What is needed
Your job with the data below is to output exactly the lines from the one holding "left eye: (199, 624)" down to the one holding "right hip: (669, 657)", both included, and no others.
◆ ◆ ◆ ◆
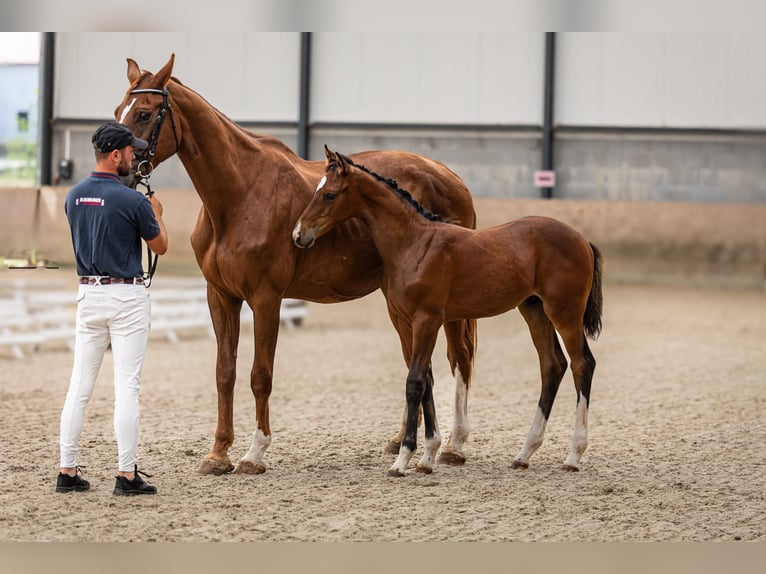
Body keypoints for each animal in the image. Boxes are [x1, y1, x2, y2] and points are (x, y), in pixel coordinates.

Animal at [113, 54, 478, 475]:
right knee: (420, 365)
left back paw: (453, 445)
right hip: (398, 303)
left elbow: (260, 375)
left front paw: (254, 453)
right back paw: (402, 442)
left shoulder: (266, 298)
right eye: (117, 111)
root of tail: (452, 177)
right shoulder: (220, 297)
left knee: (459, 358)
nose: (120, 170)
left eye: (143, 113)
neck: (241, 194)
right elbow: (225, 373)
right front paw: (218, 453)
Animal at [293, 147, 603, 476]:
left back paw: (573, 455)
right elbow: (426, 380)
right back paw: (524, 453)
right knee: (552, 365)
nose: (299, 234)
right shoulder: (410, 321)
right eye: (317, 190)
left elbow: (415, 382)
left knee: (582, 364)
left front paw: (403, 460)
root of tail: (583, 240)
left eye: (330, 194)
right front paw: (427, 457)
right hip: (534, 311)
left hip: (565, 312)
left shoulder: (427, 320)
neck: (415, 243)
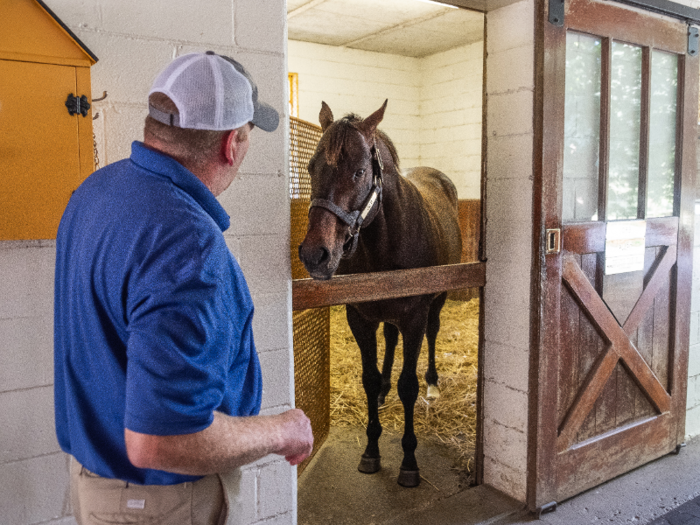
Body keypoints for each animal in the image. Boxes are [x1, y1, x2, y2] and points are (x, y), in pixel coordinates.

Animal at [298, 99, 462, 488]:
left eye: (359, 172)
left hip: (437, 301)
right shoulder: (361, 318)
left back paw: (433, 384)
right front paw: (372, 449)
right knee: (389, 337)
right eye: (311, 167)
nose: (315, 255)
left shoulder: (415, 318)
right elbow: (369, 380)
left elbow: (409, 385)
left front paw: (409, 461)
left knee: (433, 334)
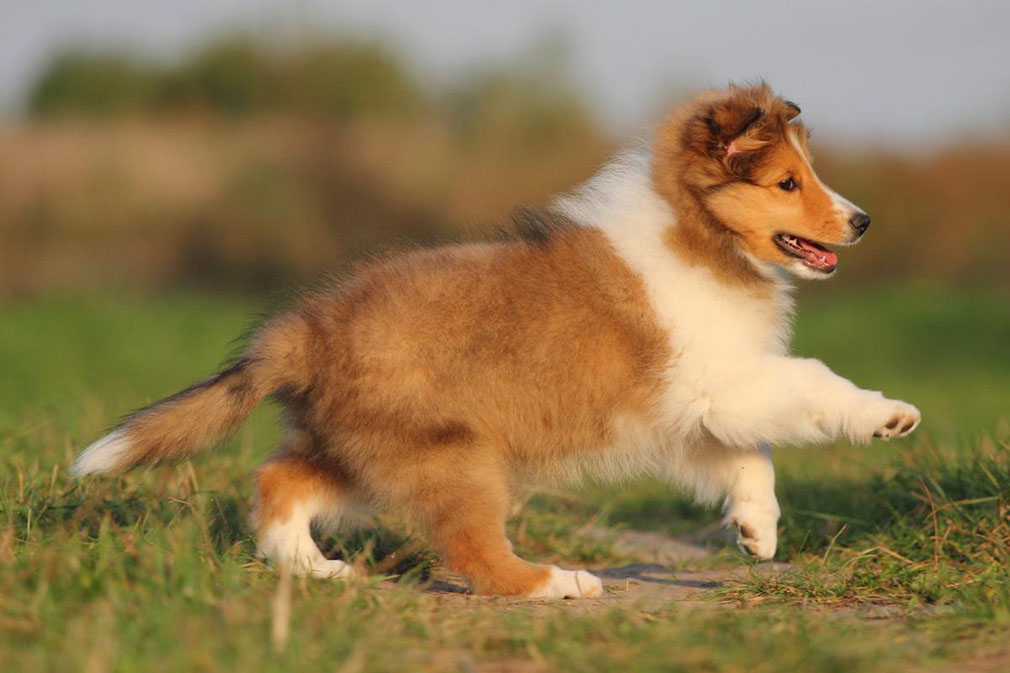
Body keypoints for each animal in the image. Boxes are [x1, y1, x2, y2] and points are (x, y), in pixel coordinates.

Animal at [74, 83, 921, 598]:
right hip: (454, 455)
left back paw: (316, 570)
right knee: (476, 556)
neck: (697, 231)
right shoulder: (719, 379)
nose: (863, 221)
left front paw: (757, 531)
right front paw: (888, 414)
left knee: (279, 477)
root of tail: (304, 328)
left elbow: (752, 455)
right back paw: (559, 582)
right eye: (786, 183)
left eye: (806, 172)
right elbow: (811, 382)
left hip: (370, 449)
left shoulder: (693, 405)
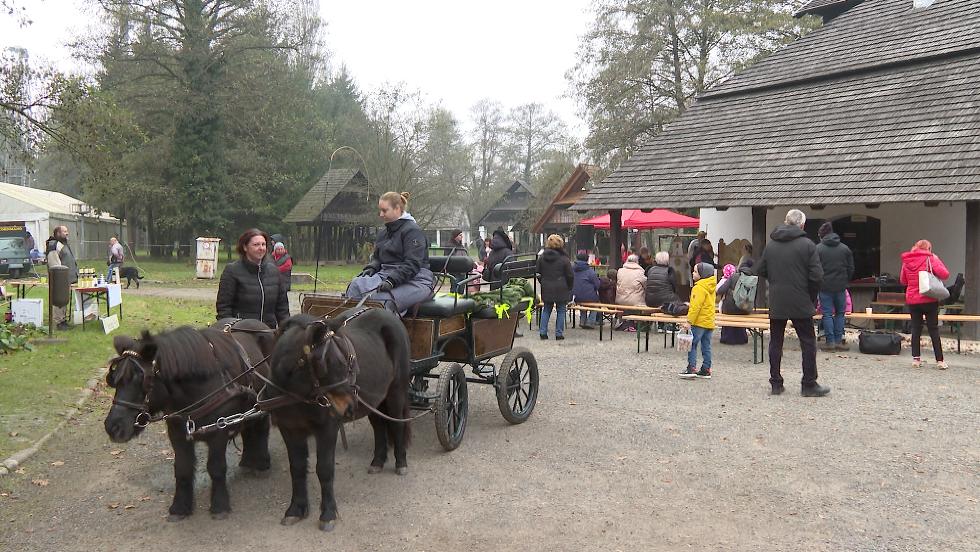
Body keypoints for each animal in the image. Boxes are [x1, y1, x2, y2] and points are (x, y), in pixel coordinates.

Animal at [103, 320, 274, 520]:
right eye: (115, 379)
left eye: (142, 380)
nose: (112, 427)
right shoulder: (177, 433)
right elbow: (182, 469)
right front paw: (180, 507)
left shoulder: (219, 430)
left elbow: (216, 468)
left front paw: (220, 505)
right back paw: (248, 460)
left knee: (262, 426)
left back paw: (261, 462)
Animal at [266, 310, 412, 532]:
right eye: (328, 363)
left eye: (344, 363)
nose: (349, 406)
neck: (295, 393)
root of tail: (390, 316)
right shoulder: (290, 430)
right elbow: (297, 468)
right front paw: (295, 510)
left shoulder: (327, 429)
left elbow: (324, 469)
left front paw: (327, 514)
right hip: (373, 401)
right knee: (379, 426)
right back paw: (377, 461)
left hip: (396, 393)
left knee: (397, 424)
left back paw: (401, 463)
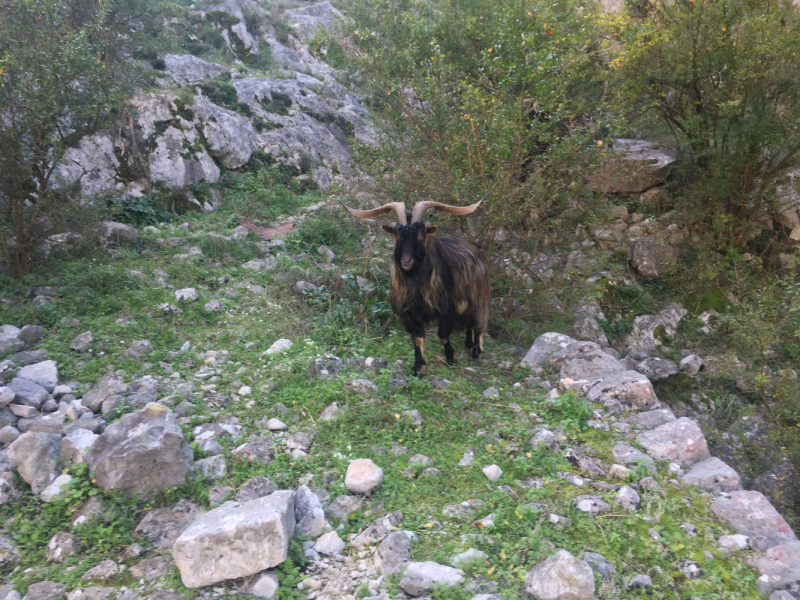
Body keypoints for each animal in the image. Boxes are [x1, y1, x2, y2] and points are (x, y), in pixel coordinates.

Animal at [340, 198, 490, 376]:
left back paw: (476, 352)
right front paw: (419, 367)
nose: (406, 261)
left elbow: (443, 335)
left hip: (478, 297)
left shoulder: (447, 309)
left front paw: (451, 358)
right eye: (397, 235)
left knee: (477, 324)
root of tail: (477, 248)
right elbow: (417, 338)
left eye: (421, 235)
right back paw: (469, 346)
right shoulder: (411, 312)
◆ ◆ ◆ ◆
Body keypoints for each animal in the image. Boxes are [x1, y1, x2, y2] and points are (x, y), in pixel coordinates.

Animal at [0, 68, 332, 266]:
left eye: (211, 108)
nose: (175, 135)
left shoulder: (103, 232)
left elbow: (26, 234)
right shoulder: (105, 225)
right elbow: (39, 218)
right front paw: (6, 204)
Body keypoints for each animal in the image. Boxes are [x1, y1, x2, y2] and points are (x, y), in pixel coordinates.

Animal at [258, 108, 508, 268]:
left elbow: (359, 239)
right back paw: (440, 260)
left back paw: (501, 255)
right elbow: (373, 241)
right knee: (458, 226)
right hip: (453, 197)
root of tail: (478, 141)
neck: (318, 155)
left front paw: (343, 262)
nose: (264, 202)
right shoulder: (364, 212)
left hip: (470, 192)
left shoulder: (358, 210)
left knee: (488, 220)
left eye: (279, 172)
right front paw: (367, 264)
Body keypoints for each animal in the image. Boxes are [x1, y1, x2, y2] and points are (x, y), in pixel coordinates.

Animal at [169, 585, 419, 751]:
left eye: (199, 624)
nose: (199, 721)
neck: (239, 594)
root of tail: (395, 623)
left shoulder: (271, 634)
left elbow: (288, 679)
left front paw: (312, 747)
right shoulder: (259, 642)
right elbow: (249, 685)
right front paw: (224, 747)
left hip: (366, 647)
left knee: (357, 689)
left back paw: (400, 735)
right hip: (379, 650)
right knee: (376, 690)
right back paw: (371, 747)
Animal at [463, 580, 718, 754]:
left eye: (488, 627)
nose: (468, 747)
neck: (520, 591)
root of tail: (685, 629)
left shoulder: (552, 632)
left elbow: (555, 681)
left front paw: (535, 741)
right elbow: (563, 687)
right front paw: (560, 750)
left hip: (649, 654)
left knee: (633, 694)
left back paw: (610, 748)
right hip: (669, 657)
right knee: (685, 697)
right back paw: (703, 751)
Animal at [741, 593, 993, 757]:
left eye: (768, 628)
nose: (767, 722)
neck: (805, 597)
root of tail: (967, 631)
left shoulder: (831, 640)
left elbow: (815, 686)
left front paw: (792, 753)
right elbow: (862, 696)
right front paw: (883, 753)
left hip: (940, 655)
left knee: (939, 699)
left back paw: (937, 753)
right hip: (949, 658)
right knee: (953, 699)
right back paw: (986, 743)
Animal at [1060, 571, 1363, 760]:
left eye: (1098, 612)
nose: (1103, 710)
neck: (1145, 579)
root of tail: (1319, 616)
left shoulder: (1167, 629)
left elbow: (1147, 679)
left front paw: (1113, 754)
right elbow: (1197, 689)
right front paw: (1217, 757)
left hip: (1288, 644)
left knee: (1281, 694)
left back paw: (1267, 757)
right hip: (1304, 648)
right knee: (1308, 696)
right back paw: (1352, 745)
◆ ◆ ◆ ◆
Solution for this exercise
left eye: (199, 624)
nose: (199, 721)
neck: (239, 594)
root of tail: (395, 623)
left shoulder: (271, 634)
left elbow: (288, 679)
left front paw: (312, 747)
right shoulder: (259, 642)
right elbow: (249, 685)
right front paw: (224, 747)
left hip: (366, 647)
left knee: (357, 689)
left back paw: (400, 735)
right hip: (379, 650)
right knee: (376, 690)
right back paw: (371, 747)
Animal at [463, 580, 718, 754]:
left eye: (488, 627)
nose: (468, 747)
neck: (520, 591)
root of tail: (685, 629)
left shoulder: (552, 632)
left elbow: (555, 681)
left front paw: (535, 741)
right elbow: (563, 687)
right front paw: (560, 750)
left hip: (649, 654)
left knee: (633, 694)
left back paw: (610, 748)
right hip: (669, 657)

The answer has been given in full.